Load Weights Before Multiprocessing Inference Will Cause DeadLock?

xtzd · April 11, 2024, 7:25am

Here is the minimal code case. The code will stuck at Checkpoint 1. Comment that line will erase the stuck, it seems the load weight cause the deadlock. But if change hidden_size from 128 into 6, then stuck wont happen forever! So what’s wrong on earth?
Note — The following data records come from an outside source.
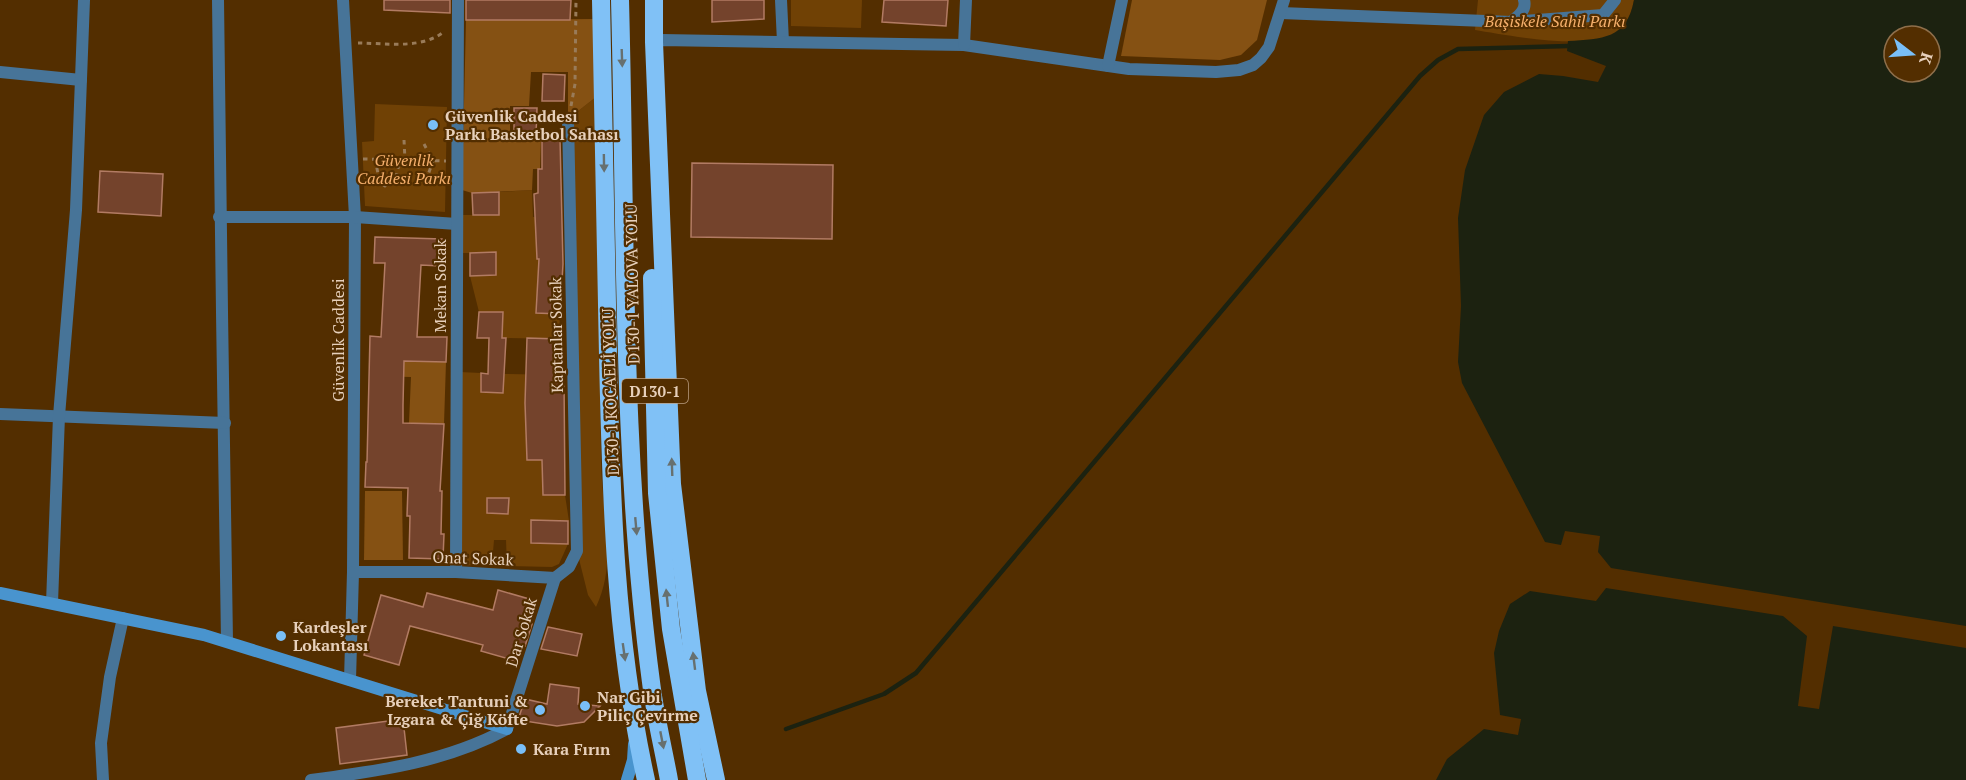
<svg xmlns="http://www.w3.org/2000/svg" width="1966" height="780" font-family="'PT Serif',serif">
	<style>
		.green { fill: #704105 }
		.forest { fill: #855113 }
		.water { fill: #1c2210; fill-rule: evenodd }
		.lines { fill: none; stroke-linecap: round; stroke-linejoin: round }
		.stream { stroke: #1c2210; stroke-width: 4.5 }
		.building { fill: #74432c; stroke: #b27b63; stroke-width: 1.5 }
		.path { stroke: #997b59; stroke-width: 3; stroke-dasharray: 4.5 4.5; stroke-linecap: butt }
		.street { stroke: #477498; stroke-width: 12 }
		.secondary { stroke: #4994ce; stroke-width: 12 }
		.highway { stroke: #80c1f6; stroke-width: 18 }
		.oneway { fill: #67706f }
		.poi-dot { fill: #79bff8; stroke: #532e00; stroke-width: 2 }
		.labels { text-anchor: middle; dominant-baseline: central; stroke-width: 4.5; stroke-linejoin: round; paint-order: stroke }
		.shield { fill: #532e00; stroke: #bb9f83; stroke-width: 1.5 }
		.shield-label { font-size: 15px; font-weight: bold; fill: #e7d0bb }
		.park-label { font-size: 16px; font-style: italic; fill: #f5af6b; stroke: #532e00 }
		.poi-label { font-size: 16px; font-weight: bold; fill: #e7d0bb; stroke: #532e00; text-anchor: start }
		.street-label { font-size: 16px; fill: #e7d0bb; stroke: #532e00 }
	</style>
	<rect width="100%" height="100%" fill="#532e00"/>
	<g class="green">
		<polygon points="791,0 862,0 861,28 791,26"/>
		<path d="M 1478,0 L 1634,0 C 1632,11 1627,25 1618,32 C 1593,52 1506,35 1475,30 Z"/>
		<path d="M 596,97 C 598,219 600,341 601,463 C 602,512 618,561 596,607 L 588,595 L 577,551 L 568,119 Z"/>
		<polygon points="375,104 447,107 445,212 365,206 362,142 374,141"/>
		<polygon points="532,190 533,217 561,217 563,236 537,236 537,259 539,260 536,313 560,314 559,339 502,338 503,313 479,312 470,276 496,275 496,253 460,253 461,215 499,215 499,192"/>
		<polygon points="460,372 481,373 481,392 503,393 504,374 559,375 564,381 526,381 526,433 563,434 565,438 527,438 527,460 542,460 543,495 565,495 569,521 531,520 531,543 568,544 559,564 552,567 507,566 506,540 494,540 492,564 460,566"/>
	</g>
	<g class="forest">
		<polygon points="1132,0 1267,0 1257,40 1241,55 1220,60 1121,56"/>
		<polygon points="597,19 596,97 568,119 568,72 531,72 529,106 510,106 510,136 541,137 540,169 533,169 532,190 472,193 462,190 466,20"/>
		<polygon points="412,337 411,362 446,362 444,424 409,423 411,377 369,376 369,361 403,362"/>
		<polygon points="365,491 402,491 403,560 364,560"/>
	</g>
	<g class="water">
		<path d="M 1634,0 L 1966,0 L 1966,626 L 1611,568 L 1598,552 L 1600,536 L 1565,531 L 1561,545 L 1545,542 L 1462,383 L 1458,362 L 1461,306 L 1458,218 L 1465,170 L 1484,115 L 1504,92 L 1539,74 L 1563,76 L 1598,82 L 1606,66 L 1567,51 L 1568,41 C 1602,39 1627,39 1634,0 ZM 1894,36 L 1930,36 L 1930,72 L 1894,72 Z"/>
		<polygon points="1606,588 1783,616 1807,636 1798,706 1819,709 1833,626 1966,648 1966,780 1436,780 1447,759 1484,729 1518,735 1521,719 1500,715 1494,653 1499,631 1510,604 1530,591 1596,601"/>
	</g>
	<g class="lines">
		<polyline class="stream" points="786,729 884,694 916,673 1420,76 1438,60 1458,49 1568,46"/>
	</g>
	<g class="building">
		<polygon points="384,0 450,0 450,13 384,10"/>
		<polygon points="466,0 571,0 570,20 466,20"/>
		<polygon points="712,0 764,0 764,19 712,22"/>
		<polygon points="884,0 948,0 946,26 882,22"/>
		<polygon points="543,74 565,75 564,101 542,101"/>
		<polygon points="514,108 537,108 536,135 514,134"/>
		<polygon points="542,139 560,139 563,264 560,314 536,313 539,259 537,259 534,194 538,193 538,169 542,169"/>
		<polygon points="692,163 833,165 832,239 691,237"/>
		<polygon points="100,171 163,174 161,216 98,212"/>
		<polygon points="499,192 499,215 473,215 472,193"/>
		<polygon points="375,237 442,239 441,266 421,265 417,337 447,337 446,362 404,361 403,405 403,423 444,424 440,491 442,491 441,534 444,534 443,559 409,558 410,516 407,516 408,488 365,487 366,462 367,462 370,336 381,337 385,263 374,263"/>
		<polygon points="496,252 496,275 470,276 470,253"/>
		<polygon points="479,312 503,312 502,338 506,338 503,393 481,392 481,373 488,374 489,338 477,338"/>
		<polygon points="527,338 559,339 559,381 564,381 565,495 543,495 542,460 527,460 525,403"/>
		<polygon points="487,498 509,498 508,514 487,513"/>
		<polygon points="531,520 568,521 568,544 531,543"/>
		<polygon points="498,590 533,600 527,623 532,624 525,646 521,645 516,661 481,651 483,645 410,626 399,665 364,655 381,595 423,607 427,593 493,610"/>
		<polygon points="548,627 582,634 577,656 541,649"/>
		<polygon points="550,684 579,688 578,704 600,706 584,722 557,726 518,720 525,699 547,704"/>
		<polygon points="403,719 407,755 340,764 336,728"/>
	</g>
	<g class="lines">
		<g class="path">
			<path d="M 358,43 C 385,43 422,50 445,31"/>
			<polyline points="571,106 575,84 576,0"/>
			<polyline points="404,140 405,160"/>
			<polyline points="424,144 433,161 428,175"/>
			<polyline points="363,159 446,161"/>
			<polyline points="375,159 380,183 385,186 395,181 400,160"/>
		</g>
		<g class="street">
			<path d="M 218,0 C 219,214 225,427 227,641"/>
			<polyline points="343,0 355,217 353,572 350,680"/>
			<polyline points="781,0 783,42"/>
			<polyline points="1281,13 1511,22 1603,15 1615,0"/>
			<path d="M 1511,22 C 1518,16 1527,10 1524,0"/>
			<polyline points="654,42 661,40 964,45 1129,69 1216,72 1239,70 1253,65 1261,58 1269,47 1284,0"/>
			<polyline points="964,45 966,0"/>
			<polyline points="1108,66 1122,0"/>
			<polyline points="0,72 81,80"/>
			<polyline points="219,217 355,217 457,224"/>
			<polyline points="0,414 225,423"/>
			<polyline points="353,572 456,572 555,578 569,567 577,551 568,119"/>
			<polyline points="456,572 458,0"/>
			<polyline points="52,603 59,416 76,210 84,0"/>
			<polyline points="103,780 101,743 110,677 123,618"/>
			<path d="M 311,780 C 379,771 446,762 507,729 L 555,578"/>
		</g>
		<g class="secondary">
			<polyline points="0,593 204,635 507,729"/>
			<polyline points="627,780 633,760 634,744"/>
		</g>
		<g class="highway">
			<path d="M 601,0 C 603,118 606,237 608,355 C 611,497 615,640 646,780"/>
			<path d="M 620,0 C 626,227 621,456 651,682 C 655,715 663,747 669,780"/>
			<polyline points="654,0 654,42 672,484 697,691 716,780"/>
			<polyline points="652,278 657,493 671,629 697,780"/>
		</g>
	</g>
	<defs><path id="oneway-solid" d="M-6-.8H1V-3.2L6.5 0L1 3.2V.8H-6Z" transform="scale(1.5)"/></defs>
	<g class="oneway">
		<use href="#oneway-solid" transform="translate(622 58) rotate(88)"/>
		<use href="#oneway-solid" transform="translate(604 163) rotate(89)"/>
		<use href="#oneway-solid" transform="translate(672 467) rotate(-92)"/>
		<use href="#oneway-solid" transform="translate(636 526) rotate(85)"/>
		<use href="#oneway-solid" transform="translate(667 598) rotate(-96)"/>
		<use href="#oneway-solid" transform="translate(624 652) rotate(82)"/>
		<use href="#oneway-solid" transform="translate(694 661) rotate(-97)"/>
		<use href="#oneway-solid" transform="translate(662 740) rotate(79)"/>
	</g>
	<g class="poi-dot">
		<circle cx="433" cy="125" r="6"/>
		<circle cx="281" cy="636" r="6"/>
		<circle cx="585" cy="706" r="6"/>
		<circle cx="540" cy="710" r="6"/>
		<circle cx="521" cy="749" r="6"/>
	</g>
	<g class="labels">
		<rect class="shield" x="622" y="379" width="66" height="24" rx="4.5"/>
		<g class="shield-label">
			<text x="655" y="391">D130-1</text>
		</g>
		<g class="park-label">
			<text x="1555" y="21">Başiskele Sahil Parkı</text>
			<text x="404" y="160">Güvenlik<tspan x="404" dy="18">Caddesi Parkı</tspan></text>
		</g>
		<g class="poi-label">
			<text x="445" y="116">Güvenlik Caddesi<tspan x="445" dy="18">Parkı Basketbol Sahası</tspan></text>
			<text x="293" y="627">Kardeşler<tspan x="293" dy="18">Lokantası</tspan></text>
			<text x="597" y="697">Nar Gibi<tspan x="597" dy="18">Piliç Çevirme</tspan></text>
			<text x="528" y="701" text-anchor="end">Bereket Tantuni &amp;<tspan x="528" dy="18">Izgara &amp; Çiğ Köfte</tspan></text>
			<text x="533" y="749">Kara Fırın</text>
		</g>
		<g class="street-label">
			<text transform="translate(632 284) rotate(-91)">D130-1 YALOVA YOLU</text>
			<text transform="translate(440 286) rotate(-90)">Mekan Sokak</text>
			<text transform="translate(556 335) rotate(-91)">Kaptanlar Sokak</text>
			<text transform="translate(338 340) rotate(-90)">Güvenlik Caddesi</text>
			<text transform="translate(610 392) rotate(-92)">D130-1 KOCAELİ YOLU</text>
			<text transform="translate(473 558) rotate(2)">Onat Sokak</text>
			<text transform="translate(521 632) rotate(-73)">Dar Sokak</text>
		</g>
	</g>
	<g transform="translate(1912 54) rotate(107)"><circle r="28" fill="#532e00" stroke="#8e6f4b" stroke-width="1.5"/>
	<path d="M0-4.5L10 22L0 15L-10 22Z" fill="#79bff8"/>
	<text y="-9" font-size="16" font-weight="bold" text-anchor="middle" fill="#e7d0bb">K</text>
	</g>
</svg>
Please Help! torch version 1.12.1+cu116

import multiprocessing
import torch 
import torch.nn as nn 
 
# Change the hidden from 128 to 6 will erase the stuck?
strange_hidden = 128

lstm = nn.LSTM(input_size=2, hidden_size=strange_hidden, num_layers=1, batch_first=True)
torch.save(lstm.state_dict(),"./plain.pt") 

def run(inputs): 
    model = nn.LSTM(input_size=2, hidden_size=strange_hidden, num_layers=1, batch_first=True)
    model.load_state_dict(torch.load("./plain.pt")) 
    x=model(inputs) 
    return x 

state=torch.rand(1,1,2) 
print("CHECKPOINT 0 PASS")

# Comment the line below will erase the stuck
lstm.load_state_dict(torch.load("./plain.pt"))
# Comment the line above will erase the stuck
# What is weird, if I change the strange hidden_size from 128 to 6, it would never stuck!


x = lstm(state)
print(x[0].shape)
print("CHECKPOINT 1 PASS")

pool = multiprocessing.Pool(5)
for i in range(5):
    pool.apply_async(func=run,args=(state,))
pool.close()
pool.join()
print("CHECKPOINT 2 PASS")